I thought it was to power of the battery not the size which was important .
Quite. A 14.5Ah battery, ceteris paribus, will have more coulombs and carry you further and offer a longer lifetime than one of 8.5Ah. Thus my remark that the battery on the R+M is visibly small. Once you know that all these lipo battery assemblies use cells of the same size, and that the Amp-hour rating is increased simply by adding more cells in parallel groups to make 36V (that R+M bike runs on 36V, doesn't it, not 24V, horrid thought), it is legitimate to eyeball a battery and judge its usefulness and longevity by its size. Of course, the dealer will tell you that the smaller battery is fitted to save weight; if he does, ask him politely why then he doesn't offer you half a dozen Bosch 36V drill batteries and a simple wiring rig (crocodile clips will do) so that you can carry only as many of the Bosch batteries as the length of the journey requires and leave the rest of the dead weight at home.
As far as carrying capacity is concerned I'm looking to cut down what I take on tour.

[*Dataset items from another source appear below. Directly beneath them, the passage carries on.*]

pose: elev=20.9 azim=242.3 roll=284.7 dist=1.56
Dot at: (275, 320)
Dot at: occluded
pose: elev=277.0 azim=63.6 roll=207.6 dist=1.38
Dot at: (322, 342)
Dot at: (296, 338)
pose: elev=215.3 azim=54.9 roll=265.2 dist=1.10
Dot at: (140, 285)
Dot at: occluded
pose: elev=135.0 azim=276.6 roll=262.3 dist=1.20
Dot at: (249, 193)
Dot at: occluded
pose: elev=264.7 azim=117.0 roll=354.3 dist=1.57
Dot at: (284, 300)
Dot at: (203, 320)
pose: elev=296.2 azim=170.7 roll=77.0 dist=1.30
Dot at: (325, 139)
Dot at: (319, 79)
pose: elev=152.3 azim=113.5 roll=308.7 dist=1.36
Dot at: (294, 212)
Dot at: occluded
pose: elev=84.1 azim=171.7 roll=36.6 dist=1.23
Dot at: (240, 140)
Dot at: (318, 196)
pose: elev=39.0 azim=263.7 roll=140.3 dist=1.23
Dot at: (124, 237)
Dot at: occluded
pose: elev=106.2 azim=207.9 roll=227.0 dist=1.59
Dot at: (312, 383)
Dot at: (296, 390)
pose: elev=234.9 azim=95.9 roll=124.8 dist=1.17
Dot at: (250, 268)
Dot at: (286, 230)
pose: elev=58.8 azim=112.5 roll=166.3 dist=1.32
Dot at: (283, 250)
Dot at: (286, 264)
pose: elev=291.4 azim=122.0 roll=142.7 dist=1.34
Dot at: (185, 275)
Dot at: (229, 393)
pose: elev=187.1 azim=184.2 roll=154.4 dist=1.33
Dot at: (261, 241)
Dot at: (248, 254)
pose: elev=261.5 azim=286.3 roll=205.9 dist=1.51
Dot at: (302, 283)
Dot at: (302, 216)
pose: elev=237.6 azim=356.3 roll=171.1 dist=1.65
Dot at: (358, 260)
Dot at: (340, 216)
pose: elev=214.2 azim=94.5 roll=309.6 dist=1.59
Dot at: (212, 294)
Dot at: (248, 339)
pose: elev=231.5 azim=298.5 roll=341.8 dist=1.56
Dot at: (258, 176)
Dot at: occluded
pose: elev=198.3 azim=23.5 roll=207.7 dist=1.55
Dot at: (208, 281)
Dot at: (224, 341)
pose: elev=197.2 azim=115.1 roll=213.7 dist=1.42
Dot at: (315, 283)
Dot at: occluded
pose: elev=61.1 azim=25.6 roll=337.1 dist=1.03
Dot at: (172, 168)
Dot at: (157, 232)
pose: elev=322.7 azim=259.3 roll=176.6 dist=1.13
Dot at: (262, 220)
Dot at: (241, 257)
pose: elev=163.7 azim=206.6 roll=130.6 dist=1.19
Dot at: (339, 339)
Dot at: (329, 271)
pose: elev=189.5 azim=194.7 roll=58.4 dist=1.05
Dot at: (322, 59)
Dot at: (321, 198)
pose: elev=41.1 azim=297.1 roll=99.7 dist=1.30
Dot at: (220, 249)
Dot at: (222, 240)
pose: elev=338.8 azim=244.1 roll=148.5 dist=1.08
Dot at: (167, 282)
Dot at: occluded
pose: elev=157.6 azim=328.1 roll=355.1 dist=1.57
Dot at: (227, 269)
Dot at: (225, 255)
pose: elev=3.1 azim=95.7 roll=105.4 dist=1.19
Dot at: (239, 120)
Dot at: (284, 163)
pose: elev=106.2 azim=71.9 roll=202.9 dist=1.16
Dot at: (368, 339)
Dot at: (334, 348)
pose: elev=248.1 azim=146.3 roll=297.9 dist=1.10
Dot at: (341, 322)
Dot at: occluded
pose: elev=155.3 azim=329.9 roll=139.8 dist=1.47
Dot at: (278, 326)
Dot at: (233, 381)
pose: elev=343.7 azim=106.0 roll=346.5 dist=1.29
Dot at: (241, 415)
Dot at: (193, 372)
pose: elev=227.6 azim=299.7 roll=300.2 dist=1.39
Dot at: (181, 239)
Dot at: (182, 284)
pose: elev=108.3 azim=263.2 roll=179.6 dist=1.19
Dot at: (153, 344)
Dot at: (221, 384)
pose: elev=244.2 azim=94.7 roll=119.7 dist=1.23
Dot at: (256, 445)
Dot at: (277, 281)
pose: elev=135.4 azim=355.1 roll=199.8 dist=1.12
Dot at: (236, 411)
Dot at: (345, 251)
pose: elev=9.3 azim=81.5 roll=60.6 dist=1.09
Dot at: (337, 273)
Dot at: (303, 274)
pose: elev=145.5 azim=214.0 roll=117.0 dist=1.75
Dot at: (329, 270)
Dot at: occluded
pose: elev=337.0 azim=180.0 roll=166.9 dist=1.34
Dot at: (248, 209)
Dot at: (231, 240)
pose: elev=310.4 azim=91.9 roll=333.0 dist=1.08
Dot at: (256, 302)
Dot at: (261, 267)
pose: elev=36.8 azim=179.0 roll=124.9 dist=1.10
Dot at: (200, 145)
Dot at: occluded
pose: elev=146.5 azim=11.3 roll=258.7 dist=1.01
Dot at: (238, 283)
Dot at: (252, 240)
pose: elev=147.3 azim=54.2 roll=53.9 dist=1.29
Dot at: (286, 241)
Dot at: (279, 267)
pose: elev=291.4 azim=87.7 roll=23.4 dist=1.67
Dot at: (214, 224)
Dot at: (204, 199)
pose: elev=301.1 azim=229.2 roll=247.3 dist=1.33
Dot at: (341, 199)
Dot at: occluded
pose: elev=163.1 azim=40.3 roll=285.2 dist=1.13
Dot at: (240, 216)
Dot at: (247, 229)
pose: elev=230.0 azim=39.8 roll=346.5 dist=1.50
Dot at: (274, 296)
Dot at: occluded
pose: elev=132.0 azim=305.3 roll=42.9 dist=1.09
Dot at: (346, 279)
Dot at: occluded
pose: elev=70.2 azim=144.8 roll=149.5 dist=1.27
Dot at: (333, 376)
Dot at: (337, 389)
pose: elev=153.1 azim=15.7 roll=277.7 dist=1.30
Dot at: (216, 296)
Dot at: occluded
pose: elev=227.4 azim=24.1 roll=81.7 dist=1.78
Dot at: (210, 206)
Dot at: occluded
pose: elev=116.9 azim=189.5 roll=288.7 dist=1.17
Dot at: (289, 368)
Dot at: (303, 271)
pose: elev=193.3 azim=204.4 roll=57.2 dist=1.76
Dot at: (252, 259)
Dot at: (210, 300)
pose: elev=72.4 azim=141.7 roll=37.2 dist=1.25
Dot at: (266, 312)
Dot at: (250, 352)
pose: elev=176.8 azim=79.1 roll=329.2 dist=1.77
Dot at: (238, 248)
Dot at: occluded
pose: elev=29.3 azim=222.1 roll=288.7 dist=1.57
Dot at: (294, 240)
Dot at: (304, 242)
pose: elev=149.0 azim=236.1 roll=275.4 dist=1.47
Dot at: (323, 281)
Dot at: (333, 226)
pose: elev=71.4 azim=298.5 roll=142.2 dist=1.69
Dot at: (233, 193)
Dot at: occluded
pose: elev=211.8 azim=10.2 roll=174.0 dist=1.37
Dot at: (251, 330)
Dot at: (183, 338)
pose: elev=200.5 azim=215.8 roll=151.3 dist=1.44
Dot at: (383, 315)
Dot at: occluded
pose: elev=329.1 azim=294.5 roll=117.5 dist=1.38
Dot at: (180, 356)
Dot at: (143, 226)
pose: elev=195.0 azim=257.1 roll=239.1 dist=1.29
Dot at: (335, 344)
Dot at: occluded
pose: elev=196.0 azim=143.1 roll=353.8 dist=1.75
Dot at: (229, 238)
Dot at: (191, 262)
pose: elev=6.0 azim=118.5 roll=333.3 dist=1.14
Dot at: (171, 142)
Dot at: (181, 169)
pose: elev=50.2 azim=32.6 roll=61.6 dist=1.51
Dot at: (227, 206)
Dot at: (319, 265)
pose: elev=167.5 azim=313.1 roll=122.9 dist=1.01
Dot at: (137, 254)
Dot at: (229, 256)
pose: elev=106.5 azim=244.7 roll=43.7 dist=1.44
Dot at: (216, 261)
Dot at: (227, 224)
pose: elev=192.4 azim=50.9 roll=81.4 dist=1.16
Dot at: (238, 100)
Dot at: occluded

That R+M bike's peculiar structure makes me wonder whether it will survive as a touring bike, even if you stay well within its load limits, never mind Danneau-style Spartan expeditions. The weight of the bike, to which Dan drew attention, may indicate that the tubes were made thicker than normal to allow for the novel frame's lower stiffness when compared to a proper diamond frame, or it may be simple incompetence. (I had a Peugeot once, the most expensive bike they made, on which the tubes were so incompetently specified that bike had zero compliance and wrecked my back.) The fact that I could find only expensively written, meaningless, marketing gush about it, rather than a spec sheet with hard details like battery capacity or torsional resistance of the frame (a perfectly reasonable request for any bike that isn't a proven diamond shape), in addition makes me wonder whether it was even designed as a tourer outside the unstressed limits of Sunday afternoon cafe tours and Dutch vakansiefietse (holiday bikes for the Dutch managerial classes -- basically flatland commuters too expensive for the station run dollied up to look like luxurious tourers but usually followed by a sag wagon: these are not likely to survive outside Holland or Northern Germany; the front suspension fork on my very beautiful but in the end unsatisfactory Gazelle Toulouse vakansiefiets chucked in the towel under a thousand miles, and I hardly ever go off the tarmac, though it is true my tarmac is a bit, shall we say, rough). Nothing wrong with cafe tours or holidays on the Dutch flatlands, of course, -- hell, I'm a confirmed credit card tourer because my painting gear, which must always be instantly to hand, crowds out even a clean shirt -- but you, Bob, may have grander touring aspirations.
If you decide to buy the R+M, Bob, you should ascertain that the suspension fork has a standard 1-1/8in threadless headset steerer tube. If the steerer is threaded, regardless of diameter, or any of the odd "low profile" stupidities, the fork is a special, custom-order item, and ties you to the manufacturer of the bike, and then only for as long as he keeps spares, after which you junk the bike because you can't get spares. I mention this in particular because Dutch and German bike-makers, even those much bigger than R+M, have an irresponsible affection for 1in threaded suspension forks which they order direct from Taiwanese factories; check whether anybody you shop with still sells one of those at retail...
Lest anyone gets the idea that I have a special down on R+M, not so. I just have quite a bit of experience of special German, Dutch and generally Benelux bikes, and have fallen into their traps already -- and discovered that only Trek Benelux was interested in helping me reengineer the bike to meet their promises, and Trek isn't really a European firm but an American one with good old American customer-is-king attitudes. My Utopia is full of in-house custom-designed bits, but Utopia did something incredible smart: they let the manufacturers they chose make the parts royalty-free for sale to anyone, so that today these otherwise potentially unobtainable parts are actually common; one example is the Sapim "Strong" spoke, which a sensible spoke maker would never have designed so ugly, but which my bike's maker with its Bauhaus logic merely designed functionally; it comes with special Rohloff-angled heads too (Utopia was the first manufacturer to specify Rohloff hubs); the Big Apple tyre was developed specifically to act as the sole suspension element of my bike. Where Utopia gets too special for my taste, as in the fragile Country chaincase, before I ordered the bike I knew precisely where I could find a one-to-one replacement, in the case of the Country the sturdy Hebie Chainglider; I literally had a written list of replacement parts and dealers, down to the smallest component. And that on a bike with which, as a result of knowing precisely what I bought and what I would do with it, I have been very happy for ten years... You don't have to be that careful with a Thorn bike, because every component is conservatively chosen as a known good-value, reliably long-lasting part available off any discounter's shelf, and guaranteed to be available for a good long while.